Metieron al perro en el maletero junto con el resto del equipaje y ellos se sentaron delante. Letizia miró con disimulo a su atractivo vecino que ese día llevaba puesta una elegante chaqueta de sport y le gustó lo que vio; sabía que a su madre también le gustaría Felipe, y solo esperaba que no se le metieran ideas absurdas respecto a ellos dos en la cabeza.
El paisaje volaba ante sus ojos cubierto por una espesa capa de nieve que aumentaba su belleza serena. Por fortuna, no quedaba ni rastro de hielo en el asfalto, así que no tuvieron ningún problema en todo el viaje, que resultó de lo más agradable.
A Letizia le sorprendió encontrar a su vecino tan animado.

Felipe también estaba algo desconcertado con su actitud; de repente, se sentía muy contento de haber decidido acompañarla y se alegraba de no tener que pasar solo esas fiestas que siempre le resultaban algo deprimentes.
Solo se detuvieron una vez a echar gasolina y a tomar un café, así que llegaron a casa de los padres de Letizia justo a tiempo para la comida.
Debían haber oído el sonido del motor pues, cuando Letizia y Felipe se bajaron del coche, un comité de bienvenida, compuesto por sus padres y sus dos hermanos, les esperaba en la puerta de la casa para recibirlos.
Felipe notó que Letizia se quedaba muy rígida a su lado y, extrañado, vio como, de pronto, la joven daba media vuelta y salía corriendo por el jardín nevado en dirección contraria.
La explicación llegó enseguida, en forma de dos tipos enormes que salieron en su persecución gritando como lunáticos.

Al final, uno de ellos se lanzó en plancha y agarró las piernas de Isa derribándola sobre el suelo helado.
Los otros dos cogieron puñados de nieve y empezaron a metérselos por el cuello y por debajo del jersey, mientras ella gritaba sin pausa pidiendo socorro.
Los padres de Letizia miraban la escena, divertidos, así que Felipe no se atrevió a intervenir.
Por fin, los hombres juzgaron que la tortura había durado lo suficiente y ayudaron a la pobre chica a ponerse en pie.
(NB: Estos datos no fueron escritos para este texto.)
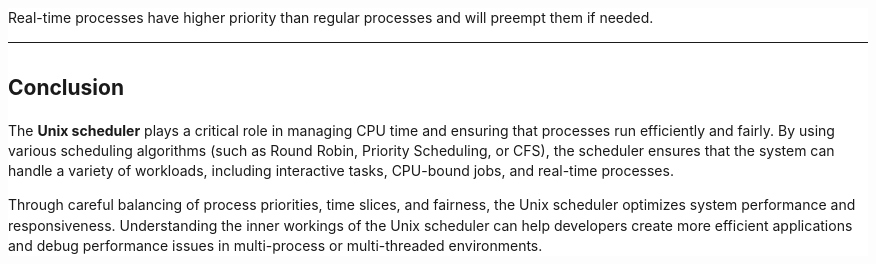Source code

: Real-time processes have higher priority than regular processes and will preempt them if needed.

---

## **Conclusion**

The **Unix scheduler** plays a critical role in managing CPU time and ensuring that processes run efficiently and fairly. By using various scheduling algorithms (such as Round Robin, Priority Scheduling, or CFS), the scheduler ensures that the system can handle a variety of workloads, including interactive tasks, CPU-bound jobs, and real-time processes.

Through careful balancing of process priorities, time slices, and fairness, the Unix scheduler optimizes system performance and responsiveness. Understanding the inner workings of the Unix scheduler can help developers create more efficient applications and debug performance issues in multi-process or multi-threaded environments.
—¡Me las pagarán los dos! —amenazó Letizia blandiendo su puño ante sus caras, aunque su expresión risueña contradecía su aparente enfado.
De nuevo se acercó a Felipe, con el pelo revuelto y el rostro congestionado por el esfuerzo y los presentó.

—Felipe de Borbon, mis dos horribles hermanos mayores, Alfonso y Agustín—después lo condujo hasta la entrada de la casa y le presentó a sus padres.

—Papá, Mamá, este es Felipe de Borbon. Leo, mis padres Paloma y Jesus.

Felipe les estrechó la mano a ambos y les agradeció su amabilidad por recibirlo en su casa sin haber avisado.

—No te preocupes, Borbon, ¿puedo llamarte así? —felipe asintió con una sonrisa y la madre de Letizia prosiguió, mirándolo con aprobación—. Llámame paloma. Los amigos de mis hijos son siempre bienvenidos.

A Felipe le sorprendió el calor que irradiaba toda la familia; quizá eran sus genes latinos los que hacían que se mostraran tan cariñosos los unos con los otros, intercambiando continuamente besos y abrazos sin ningún tipo de embarazo.